Après avoir passé son baccalauréat en 1902, Duhamel tout en commençant à s’adonner aux plaisirs de la littérature, commence ses études à la Faculté de médecine où il a parmi ses maîtres, un certain Dr Renon dont il se souviendra plus tard affectueusement : « Son infirmité n'était pas sans exercer une influence indirecte sur ses entreprises thérapeutiques. Tout le monde, en ce temps-là, prescrivait le cacodylate de soude en injections hypodermiques. M. Renon renonça presque tout de suite à ce bon médicament parce qu'il
ne pouvait en prononcer le nom sans de douloureux accrochages ». Ce professeur fit aussi comprendre à Duhamel que « les sciences de la vie sont souvent condamnées à de multiples tâtonnements » et « qu'il ne faut jamais rire des pratiques des ancêtres, que la médecine périodiquement reprend toujours les mêmes expériences en s'appuyant sur de nouvelles notions théoriques ».
« Ah, mon pauvre, qu’il est douloureux de gagner sa vie ! »

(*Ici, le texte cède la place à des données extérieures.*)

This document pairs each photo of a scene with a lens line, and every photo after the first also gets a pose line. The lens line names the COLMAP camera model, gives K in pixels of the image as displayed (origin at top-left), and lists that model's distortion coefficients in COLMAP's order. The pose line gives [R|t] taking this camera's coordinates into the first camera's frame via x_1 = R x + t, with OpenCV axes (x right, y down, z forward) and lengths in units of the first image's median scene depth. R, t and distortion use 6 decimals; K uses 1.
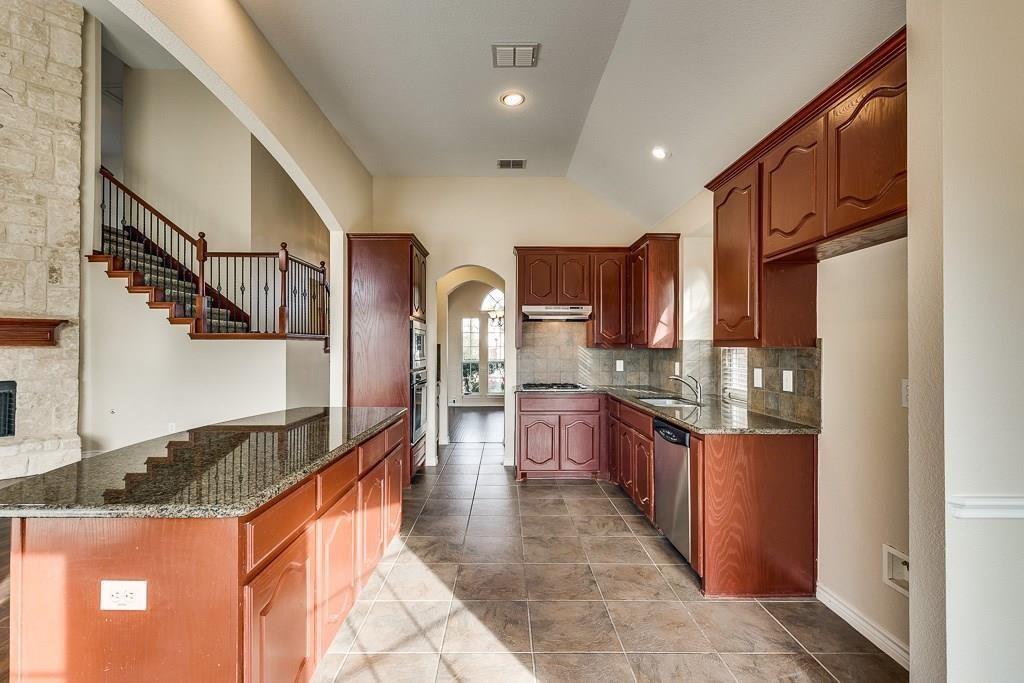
lens RADIAL K [[443.0, 0, 489.3], [0, 443.0, 345.8], [0, 0, 1]] dist [-0.000294, -0.000724]
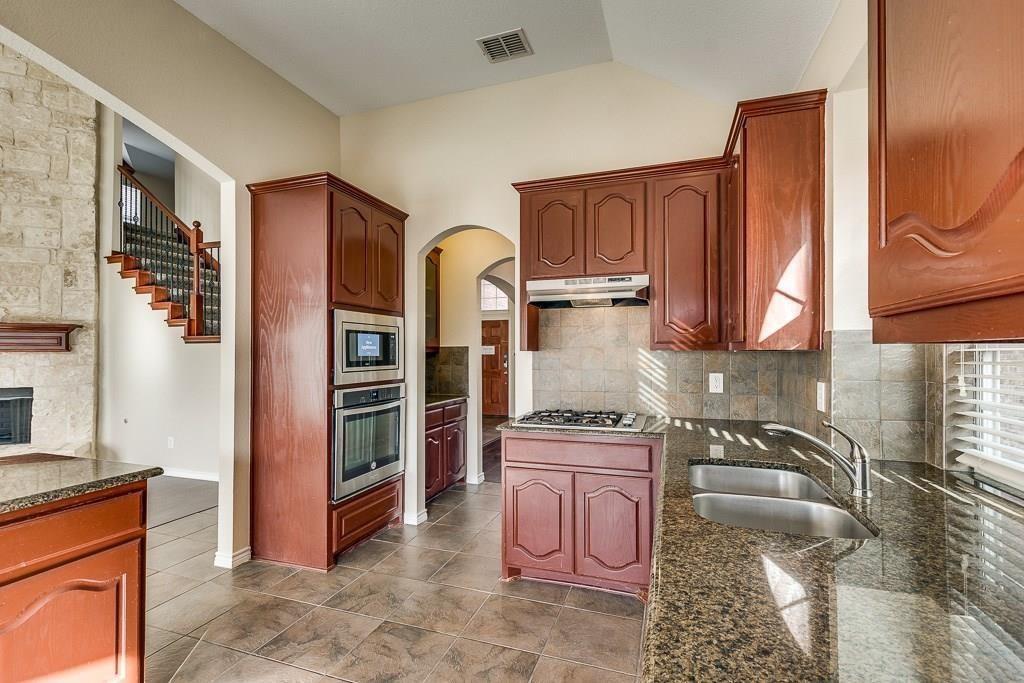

Puis après un stage d’obstétrique à l’hôpital Saint-Louis, arrive le temps des remplacements et on le retrouve à Prunay, dans le Cher, où il s’ennuie fermement écrivant à un de ses condisciples dans une lettre qu’il signe « Georges Duhamel, devenu pour les nécessités actuelles Dr Georges Duhamel » : « Ah, mon pauvre, qu’il est douloureux de gagner sa vie ! »
Le 25 novembre 1909, Duhamel présente sa thèse de médecine qui a pour sujet « L'acide thyminique dans la thérapeutique des maladies goutteuses ».
La même année, il se marie avec l’actrice Blanche Albane dont il aura trois fils, Antoine qui deviendra un célèbre compositeur , les deux autres épousant la carrière médicale : Bernard comme chirurgien pédiatre et Jean comme proctologue infantile.
Duhamel avait dédié, outre ses parents, sa thèse à George Rebière, un pharmacien de première classe qui va le faire entrer à mi-temps au laboratoire Clin-Comar où il va travailler sur les métaux et métalloïdes en solution colloïdale.
« J’ai le grand bonheur et le grand honneur d’être médecin »
Mais, bientôt, en 1914, la première Guerre mondiale éclate et Duhamel s’engage dans l’active alors qu’il avait été auparavant réformé en raison de ses problèmes de vue. Pendant quatre ans, il va occuper les fonctions de médecin aide-major dans des unités d’auto-chirurgie, se retrouvant en plein cœur des combats comme à Verdun en 1916. Il expliquera bien plus tard les raisons de son engagement : « J'ai le grand bonheur, le grand honneur d'être médecin, d'avoir été tout au long de la Première Guerre employé comme médecin. Enfin, nommé officier dès le début des événements, je n'ai pas eu à souffrir de certaines épreuves qui, pour l'homme du rang, s'ajoutent à toutes les tristesses et toutes les humiliations de la guerre. Je n'ai pas été
parmi ceux de qui le terrible devoir était de donner la mort. Je n'ai donc pas le droit de me plaindre et je n'y ai pas songé. »
Rendu à la vie civile en 1918, Duhamel va désormais se consacrer à plein temps à son immense œuvre littéraire qui lui vaudra d’être élu à l’Académie Française le 21 novembre 1935 au fauteuil n° 30. Il sera également élu à l’Académie de médecine en 1937.